Female mice treated with leuprolide had decreased appetite and spent more time immobile, both common indicators of despair-like behavior in animal models. When the researchers found increased neural activity in the brain region responsible for “mood and anxiety regulation, stress resilience and cognition” in female mice, it supported the observations made about their depressed behavior. Male mice treated with leuprolide showed increased neuroendocrine responses to stress.
“In conclusion, we report that chronic leuprolide treatment in mice has profound effects on female behaviors that are commonly interpreted as depression-like, as well as on neural activity in the hippocampus—a brain region crucially involved in stress processing, depression, and cognition,” the discussion section read.
“While these mood-related effects are specific to females, leuprolide causes pronounced differences in locomotion and social preference in males and increases neuroendocrine responses to mild stress,” the researchers added.
“Our results in an animal model shed new light on the effects of chronic GnRHa treatment on behavioral, neuroendocrine, and neurobiological effects of a drug that is commonly used for many clinical conditions, and particularly to alleviate gender dysphoria in transgender youth,” the study concluded.

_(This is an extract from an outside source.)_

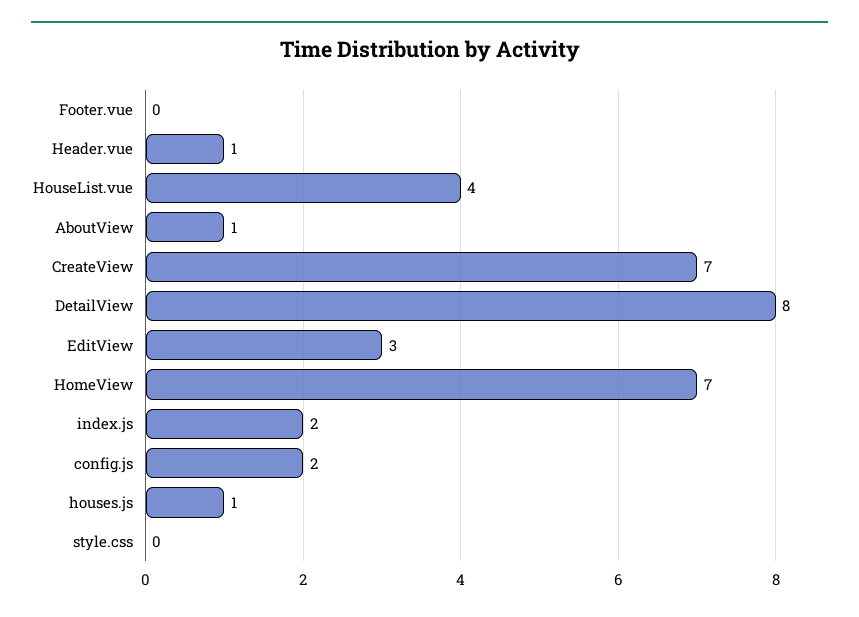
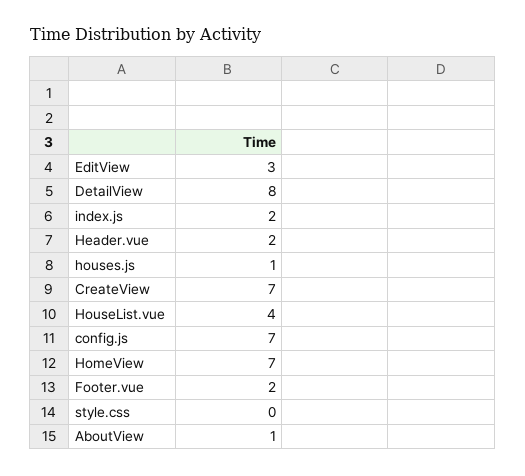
Footer.vue: 0 -> 2
Header.vue: 1 -> 2
config.js: 2 -> 7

Dr. Claudia Gennari, an internist and researcher, believes the negative psychiatric outcomes found in this study have huge implications for pediatric gender medicine.
“This study was long overdue and should bring pause to clinicians treating children with puberty blockers because it shows sex-specific neuropsychological changes caused by this medication,” Gennari told The Daily Wire.
“This strongly suggests GnRH agonists are not a ‘pause’ button at all and its use can cause negative effects on cognition, behavior, and coping skills,” she added.
Far from “completely safe and reversible” and “a pause button on puberty,” as proponents of “gender-affirming care” claim, the children who begin taking puberty blockers during the first signs of puberty and go on to take cross-sex hormones, which constitute the vast majority, will become sterilized and may never be able to achieve orgasm.
The New York Times investigated the deleterious effects that puberty blockers have on bone health, and published an article after reviewing the scientific literature and interviewing over 50 doctors and academic experts around the world.
Puberty-blocking drugs are only FDA-approved for children for their use in treating central precocious puberty, a condition caused by pituitary gland dysfunction in which children begin to sexually mature before age 8 or 9. Doctors have prescribed puberty blockers off-label as a “treatment” for gender dysphoria in adolescents on an experimental basis.
There are no long-term studies to support its use during this critical window of brain and body development, and they are not FDA-approved for their off-label use. They are, however, given out to children “like candy” to a “skyrocketing” number of new patients, according to a pediatric endocrinologist from Boston Children’s Hospital’s GeMS (Gender Management Service), which was the first clinic in the country to begin administering puberty blockers to children.